Michel Fau aime raconter une histoire dans de beaux décors, de belles lumières et de beaux costumes. Et d’après vous, qu’attend le public ? De plus, son discours est parfaitement compréhensible, même par ceux qui vont découvrir l’œuvre. Et il y en aura forcément et heureusement. Quand Christophe Ghristi nous a amené dans l’atelier pour voir les décors, nous avons tous pris une claque monumentale. Je pense que le public ne s’attend pas du tout à ce qu’il va voir. Et c’est merveilleux car un tel décor nous aide aussi à raconter notre histoire.

Daland est–il un rôle difficile à chanter ?

Il demande de l’endurance et donc de la gestion d’énergie. Il faut à mon avis éviter de le chanter en pleine puissance en permanence, d’abord parce que ce n’est pas écrit comme cela, ensuite parce que ce serait contre intuitif. Il faut oser les nuances. Je dois souligner que le travail en amont est très agréable car nous avons un chef extrêmement bienveillant. Frank Beermann nous donne aussi de précieux conseils concernant la langue allemande. Tout cela est très rassurant face à un tel ouvrage.

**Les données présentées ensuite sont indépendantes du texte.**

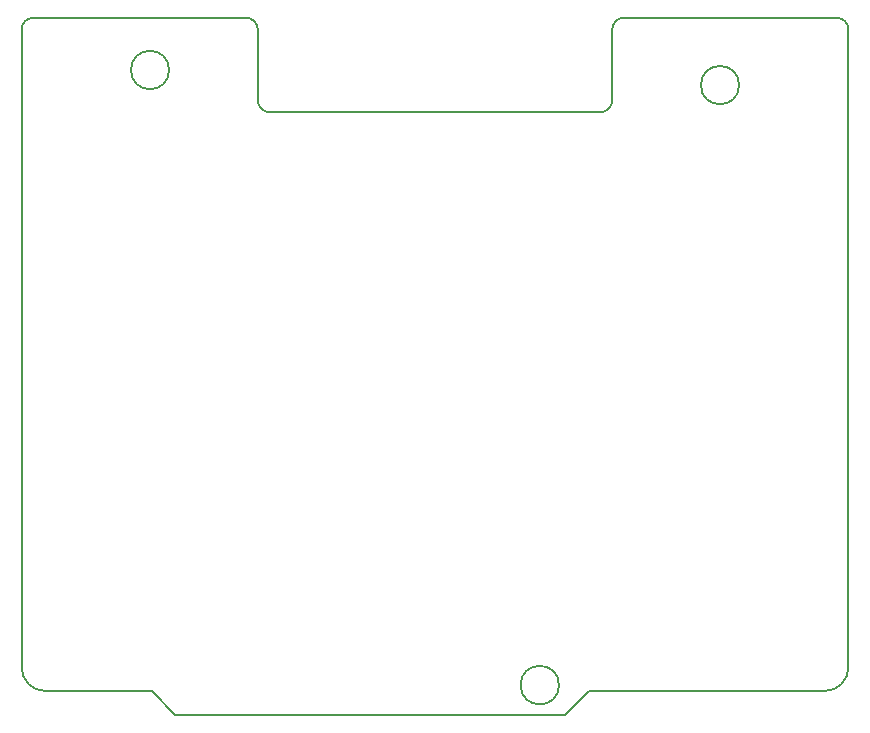
<source format=gm1>
G04 #@! TF.GenerationSoftware,KiCad,Pcbnew,(5.1.10)-1*
G04 #@! TF.CreationDate,2021-07-06T11:53:58+05:30*
G04 #@! TF.ProjectId,STM_Morpho,53544d5f-4d6f-4727-9068-6f2e6b696361,rev?*
G04 #@! TF.SameCoordinates,PX7bfa480PY7270e00*
G04 #@! TF.FileFunction,Profile,NP*
%FSLAX46Y46*%
G04 Gerber Fmt 4.6, Leading zero omitted, Abs format (unit mm)*
G04 Created by KiCad (PCBNEW (5.1.10)-1) date 2021-07-06 11:53:58*
%MOMM*%
%LPD*%
G01*
G04 APERTURE LIST*
G04 #@! TA.AperFunction,Profile*
%ADD10C,0.150000*%
G04 #@! TD*
G04 APERTURE END LIST*
D10*
X60750000Y51300000D02*
G75*
G03*
X60750000Y51300000I-1620000J0D01*
G01*
X12490000Y52580000D02*
G75*
G03*
X12490000Y52580000I-1620000J0D01*
G01*
X45500000Y500000D02*
G75*
G03*
X45500000Y500000I-1630000J0D01*
G01*
X0Y2000000D02*
G75*
G03*
X2000000Y0I2000000J0D01*
G01*
X68000000Y0D02*
G75*
G03*
X70000000Y2000000I0J2000000D01*
G01*
X70000000Y56000000D02*
G75*
G03*
X69000000Y57000000I-1000000J0D01*
G01*
X51000000Y57000000D02*
G75*
G03*
X50000000Y56000000I0J-1000000D01*
G01*
X49000000Y49000000D02*
G75*
G03*
X50000000Y50000000I0J1000000D01*
G01*
X20000000Y50000000D02*
G75*
G03*
X21000000Y49000000I1000000J0D01*
G01*
X20000000Y56000000D02*
G75*
G03*
X19000000Y57000000I-1000000J0D01*
G01*
X1000000Y57000000D02*
G75*
G03*
X0Y56000000I0J-1000000D01*
G01*
X49000000Y49000000D02*
X21000000Y49000000D01*
X50000000Y56000000D02*
X50000000Y50000000D01*
X69000000Y57000000D02*
X51000000Y57000000D01*
X70000000Y2000000D02*
X70000000Y56000000D01*
X20000000Y56000000D02*
X20000000Y50000000D01*
X1000000Y57000000D02*
X19000000Y57000000D01*
X0Y2000000D02*
X0Y56000000D01*
X48000000Y0D02*
X68000000Y0D01*
X46000000Y-2000000D02*
X48000000Y0D01*
X13000000Y-2000000D02*
X46000000Y-2000000D01*
X11000000Y0D02*
X13000000Y-2000000D01*
X2000000Y0D02*
X11000000Y0D01*
M02*

</source>
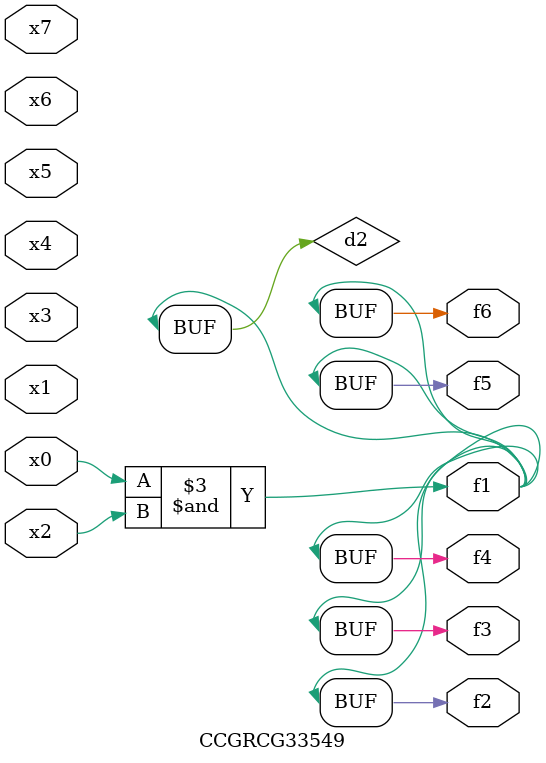
<source format=v>
module CCGRCG33549(
	input x0, x1, x2, x3, x4, x5, x6, x7,
	output f1, f2, f3, f4, f5, f6
);

	wire d1, d2;

	nor (d1, x3, x6);
	and (d2, x0, x2);
	assign f1 = d2;
	assign f2 = d2;
	assign f3 = d2;
	assign f4 = d2;
	assign f5 = d2;
	assign f6 = d2;
endmodule

</source>
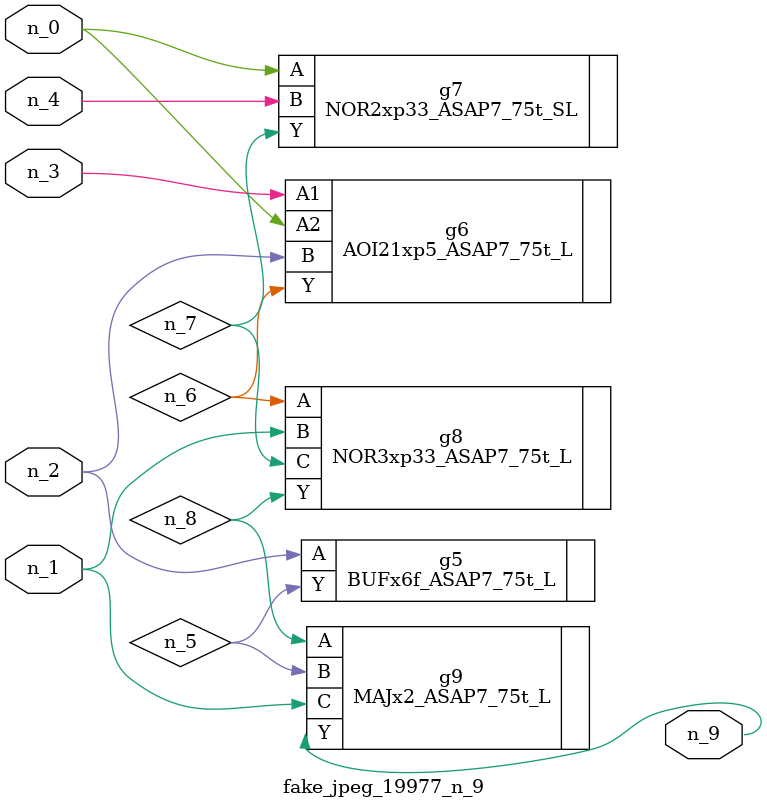
<source format=v>
module fake_jpeg_19977_n_9 (n_3, n_2, n_1, n_0, n_4, n_9);

input n_3;
input n_2;
input n_1;
input n_0;
input n_4;

output n_9;

wire n_8;
wire n_6;
wire n_5;
wire n_7;

BUFx6f_ASAP7_75t_L g5 ( 
.A(n_2),
.Y(n_5)
);

AOI21xp5_ASAP7_75t_L g6 ( 
.A1(n_3),
.A2(n_0),
.B(n_2),
.Y(n_6)
);

NOR2xp33_ASAP7_75t_SL g7 ( 
.A(n_0),
.B(n_4),
.Y(n_7)
);

NOR3xp33_ASAP7_75t_L g8 ( 
.A(n_6),
.B(n_1),
.C(n_7),
.Y(n_8)
);

MAJx2_ASAP7_75t_L g9 ( 
.A(n_8),
.B(n_5),
.C(n_1),
.Y(n_9)
);


endmodule
</source>
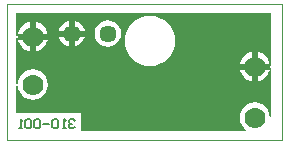
<source format=gbl>
%FSAX24Y24*%
%MOIN*%
G70*
G01*
G75*
G04 Layer_Physical_Order=2*
G04 Layer_Color=16711680*
%ADD10R,0.0354X0.0315*%
%ADD11R,0.0394X0.0500*%
%ADD12R,0.0400X0.0669*%
%ADD13R,0.0500X0.0394*%
%ADD14C,0.0200*%
%ADD15C,0.0030*%
%ADD16C,0.0570*%
%ADD17C,0.0700*%
%ADD18C,0.0050*%
G36*
X049554Y053954D02*
X049550Y053950D01*
Y052235D01*
X049500Y052232D01*
X049504Y052200D01*
X049500Y052168D01*
X049550Y052165D01*
Y050535D01*
X049500Y050532D01*
X049487Y050631D01*
X049437Y050752D01*
X049357Y050857D01*
X049252Y050937D01*
X049131Y050987D01*
X049000Y051004D01*
X048869Y050987D01*
X048748Y050937D01*
X048643Y050857D01*
X048563Y050752D01*
X048513Y050631D01*
X048496Y050500D01*
X048513Y050369D01*
X048563Y050248D01*
X048643Y050143D01*
X048703Y050097D01*
X048687Y050050D01*
X043200D01*
Y050650D01*
X041050D01*
Y051565D01*
X041100Y051568D01*
X041113Y051469D01*
X041163Y051348D01*
X041243Y051243D01*
X041348Y051163D01*
X041469Y051113D01*
X041600Y051096D01*
X041731Y051113D01*
X041852Y051163D01*
X041957Y051243D01*
X042037Y051348D01*
X042087Y051469D01*
X042104Y051600D01*
X042087Y051731D01*
X042037Y051852D01*
X041957Y051957D01*
X041852Y052037D01*
X041731Y052087D01*
X041600Y052104D01*
X041469Y052087D01*
X041348Y052037D01*
X041243Y051957D01*
X041163Y051852D01*
X041113Y051731D01*
X041100Y051632D01*
X041050Y051635D01*
Y053165D01*
X041100Y053168D01*
X041096Y053200D01*
X041100Y053232D01*
X041050Y053235D01*
Y054000D01*
X049535D01*
X049554Y053954D01*
D02*
G37*
%LPC*%
G36*
X048900Y052691D02*
X048869Y052687D01*
X048748Y052637D01*
X048643Y052557D01*
X048563Y052452D01*
X048513Y052331D01*
X048509Y052300D01*
X048900D01*
Y052691D01*
D02*
G37*
G36*
X049100D02*
Y052300D01*
X049491D01*
X049487Y052331D01*
X049437Y052452D01*
X049357Y052557D01*
X049252Y052637D01*
X049131Y052687D01*
X049100Y052691D01*
D02*
G37*
G36*
X041500Y053100D02*
X041109D01*
X041113Y053069D01*
X041163Y052948D01*
X041243Y052843D01*
X041348Y052763D01*
X041469Y052713D01*
X041500Y052709D01*
Y053100D01*
D02*
G37*
G36*
X048900Y052100D02*
X048509D01*
X048513Y052069D01*
X048563Y051948D01*
X048643Y051843D01*
X048748Y051763D01*
X048869Y051713D01*
X048900Y051709D01*
Y052100D01*
D02*
G37*
G36*
X049491D02*
X049100D01*
Y051709D01*
X049131Y051713D01*
X049252Y051763D01*
X049357Y051843D01*
X049437Y051948D01*
X049487Y052069D01*
X049491Y052100D01*
D02*
G37*
G36*
X045500Y053889D02*
X045336Y053873D01*
X045179Y053825D01*
X045034Y053748D01*
X044907Y053643D01*
X044802Y053516D01*
X044725Y053371D01*
X044677Y053214D01*
X044661Y053050D01*
X044677Y052886D01*
X044725Y052729D01*
X044802Y052584D01*
X044907Y052457D01*
X045034Y052352D01*
X045179Y052275D01*
X045336Y052227D01*
X045500Y052211D01*
X045664Y052227D01*
X045821Y052275D01*
X045966Y052352D01*
X046093Y052457D01*
X046198Y052584D01*
X046275Y052729D01*
X046323Y052886D01*
X046339Y053050D01*
X046323Y053214D01*
X046275Y053371D01*
X046198Y053516D01*
X046093Y053643D01*
X045966Y053748D01*
X045821Y053825D01*
X045664Y053873D01*
X045500Y053889D01*
D02*
G37*
G36*
X042091Y053100D02*
X041700D01*
Y052709D01*
X041731Y052713D01*
X041852Y052763D01*
X041957Y052843D01*
X042037Y052948D01*
X042087Y053069D01*
X042091Y053100D01*
D02*
G37*
G36*
X041700Y053691D02*
Y053300D01*
X042091D01*
X042087Y053331D01*
X042037Y053452D01*
X041957Y053557D01*
X041852Y053637D01*
X041731Y053687D01*
X041700Y053691D01*
D02*
G37*
G36*
X042800Y053726D02*
X042786Y053724D01*
X042681Y053680D01*
X042590Y053610D01*
X042520Y053519D01*
X042476Y053414D01*
X042474Y053400D01*
X042800D01*
Y053726D01*
D02*
G37*
G36*
X043000D02*
Y053400D01*
X043326D01*
X043324Y053414D01*
X043280Y053519D01*
X043210Y053610D01*
X043119Y053680D01*
X043014Y053724D01*
X043000Y053726D01*
D02*
G37*
G36*
X041500Y053691D02*
X041469Y053687D01*
X041348Y053637D01*
X041243Y053557D01*
X041163Y053452D01*
X041113Y053331D01*
X041109Y053300D01*
X041500D01*
Y053691D01*
D02*
G37*
G36*
X044100Y053739D02*
X043986Y053724D01*
X043881Y053680D01*
X043790Y053610D01*
X043720Y053519D01*
X043676Y053414D01*
X043661Y053300D01*
X043676Y053186D01*
X043720Y053081D01*
X043790Y052990D01*
X043881Y052920D01*
X043986Y052876D01*
X044100Y052861D01*
X044214Y052876D01*
X044319Y052920D01*
X044410Y052990D01*
X044480Y053081D01*
X044524Y053186D01*
X044539Y053300D01*
X044524Y053414D01*
X044480Y053519D01*
X044410Y053610D01*
X044319Y053680D01*
X044214Y053724D01*
X044100Y053739D01*
D02*
G37*
G36*
X042800Y053200D02*
X042474D01*
X042476Y053186D01*
X042520Y053081D01*
X042590Y052990D01*
X042681Y052920D01*
X042786Y052876D01*
X042800Y052874D01*
Y053200D01*
D02*
G37*
G36*
X043326D02*
X043000D01*
Y052874D01*
X043014Y052876D01*
X043119Y052920D01*
X043210Y052990D01*
X043280Y053081D01*
X043324Y053186D01*
X043326Y053200D01*
D02*
G37*
%LPD*%
D15*
X040750Y054300D02*
X049900D01*
X040750Y049750D02*
Y054300D01*
Y049750D02*
X049900D01*
Y054300D01*
D16*
X044100Y053300D02*
D03*
X042900D02*
D03*
D17*
X041600Y053200D02*
D03*
Y051600D02*
D03*
X049000Y052200D02*
D03*
Y050500D02*
D03*
D18*
X043000Y050400D02*
X042950Y050450D01*
X042850D01*
X042800Y050400D01*
Y050350D01*
X042850Y050300D01*
X042900D01*
X042850D01*
X042800Y050250D01*
Y050200D01*
X042850Y050150D01*
X042950D01*
X043000Y050200D01*
X042700Y050150D02*
X042600D01*
X042650D01*
Y050450D01*
X042700Y050400D01*
X042450D02*
X042400Y050450D01*
X042300D01*
X042250Y050400D01*
Y050200D01*
X042300Y050150D01*
X042400D01*
X042450Y050200D01*
Y050400D01*
X042150Y050300D02*
X041950D01*
X041850Y050400D02*
X041800Y050450D01*
X041700D01*
X041650Y050400D01*
Y050200D01*
X041700Y050150D01*
X041800D01*
X041850Y050200D01*
Y050400D01*
X041550D02*
X041500Y050450D01*
X041401D01*
X041351Y050400D01*
Y050200D01*
X041401Y050150D01*
X041500D01*
X041550Y050200D01*
Y050400D01*
X041251Y050150D02*
X041151D01*
X041201D01*
Y050450D01*
X041251Y050400D01*
M02*

</source>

Envisagez-vous de prochaines prises de rôle ?

Pour les deux/trois ans à venir, mon calendrier est occupé par des reprises.

Seriez-vous tenté par des rôles comme Gurnemanz ou le Roi Marke ?

Le Roi Marke, oui, certainement. Gurnemanz me fait, aujourd’hui, un peu peur. C’est un rôle absolument énorme qui réclame un travail colossal d’apprentissage. Il faut être humble face à un rôle pareil.

Quel rôle particulier rêvez-vous que l’on vous propose et que vous n’avez encore jamais chanté ?

Sans hésiter Philippe II du Don Carlo verdien.

Quels sont vos projets après le Capitole ?

Je chante un rare Requiem de Donizetti à la cathédrale Saint Denis puis je pars à Vienne pour Arkel et au Real de Madrid pour Frère Laurent.  Voilà dans l’immédiat. Après ce sera 2026.